An OECD report released this morning said a comprehensive capital gains tax would help remove a bias toward property investment relative to other asset classes. It also said raising the age of eligibility for superannuation payments, which is currently 65, could boost household savings rates while providing large fiscal savings.
"Introducing a comprehensive realisation-based tax on capital gains would further reduce the bias towards housing investment relative to other assets. Excluding primary residences from taxation would diminish the effectiveness of such a tax but partial exemption or rollover relief could act as a second best solution so as to facilitate public acceptance," the OECD said in its Economic Survey of New Zealand 2011 report.
"Improving the fiscal sustainability of NZ superannuation through raising the retirement age, while slowing the rate of growth in benefit payments by, for example a switch from full wage to partial price indexation could simultaneously provide large fiscal savings, increase potential output and boost household savings rates," it said.
A spokesman for Finance Minister Bill English told interest.co.nz the two recommendations were not up for consideration.
These comments from the OECD follow similar ones made by the International Monetary Fund earlier this year. In March the IMF said the government should widen its tax base for capital gains and introduce a liand tax. See the IMF's comments here.
'Surplus as soon as possible'
English said the government agreed with the OECD that New Zealand should return to budget surplus as soon as possible and that the government's Budget next month would take steps in that direction.
“In its economic survey of New Zealand out today, the OECD points out that achieving faster economic growth requires progress across a broad policy front,” English said in a media release.
“In particular, it recommends a faster improvement in our fiscal position, which would take the pressure off monetary policy. The OECD points out this would allow interest rates to remain low for longer and create room for the exchange rate to ease," English said.
“All of this would support the economic adjustment - which is already underway - to build faster growth from savings, exports and productive investment, rather than excessive borrowing and increases in government spending,” he said.
“Budget 2011 will take further steps to get the Government’s finances in order, setting a path back to surplus so we can start repaying debt on behalf of taxpayers and help increase national savings. We will do that while continuing to support the most vulnerable and maintaining public services," English said.
The recovery stalled in 2010, despite record terms of trade and support from policy stimulus. Households, businesses and farmers are attempting to repair over extended balance sheets in the aftermath of a property boom. The effects of two damaging earthquakes will further retard the recovery and make the outlook highly uncertain.

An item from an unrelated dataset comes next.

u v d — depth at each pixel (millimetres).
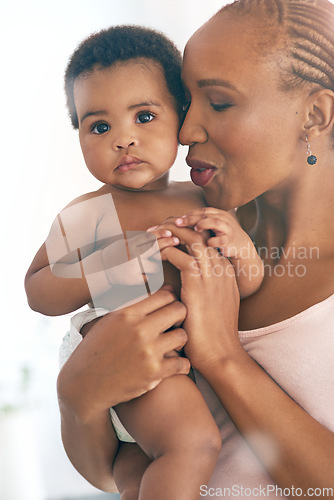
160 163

The recession has highlighted the need for structural reforms. With the property boom of the past decade financed by private sector borrowing from abroad through the banking system, net foreign liabilities have accumulated to levels that make the economy vulnerable to sharp changes in investor sentiment. The economy now faces the challenge of a combination of high external deficits and international debt, an overvalued exchange rate, a heavy cost of capital and unbalanced growth.
Achieving faster growth will require progress across a broad policy front. This includes bolder fiscal consolidation in the form of spending restraint, coupled with tax and pension reforms to boost national saving. These measures would allow interest rates to stay low for longer and create room for the exchange rate to ease, thereby facilitating the needed rebalancing of the economy, boosting output of tradable goods and services.
Favourable tax treatment of housing and inefficient regulatory constraints on supply should be removed. These distortions exaggerated the surge in house prices, giving rise to wider wealth inequalities and a heavy dependence of households’ long term financial positions on volatile property values. Policy priorities should include further tax reforms to level the playing field for saving and investment decisions, while improving the efficiency of land use policies and the overall urban planning system.
Regaining regulatory best practice and improving management of the government’s considerable asset holdings could help boost productivity growth. New Zealand’s long standing front runner status in product market regulation has been eroded away over the past decade. Regulatory governance should be further fortified to improve the overall investment environment, while moving towards full or even partial privatisation of state controlled commercial assets would strengthen market discipline and transparency.
Green growth would help to consolidate New Zealand’s long run growth potential. As an exporter of resource based goods and services, its “brand” relies on the environmental integrity of its output and policies. The emissions trading scheme is a major development, but market based instruments to give natural assets a value should be used more broadly, notably to allocate water efficiently.